What to produce -> The answer must be one number: the count of lines in the data below that include "Again".

START Provided data

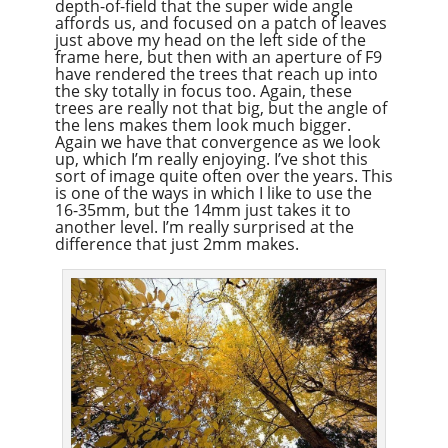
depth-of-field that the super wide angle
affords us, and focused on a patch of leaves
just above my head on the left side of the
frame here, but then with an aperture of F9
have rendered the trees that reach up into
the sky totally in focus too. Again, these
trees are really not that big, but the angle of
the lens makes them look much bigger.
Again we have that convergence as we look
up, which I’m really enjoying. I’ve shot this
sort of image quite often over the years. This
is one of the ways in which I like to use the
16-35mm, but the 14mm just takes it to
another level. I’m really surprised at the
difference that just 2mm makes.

END Provided data

Completed task -> 2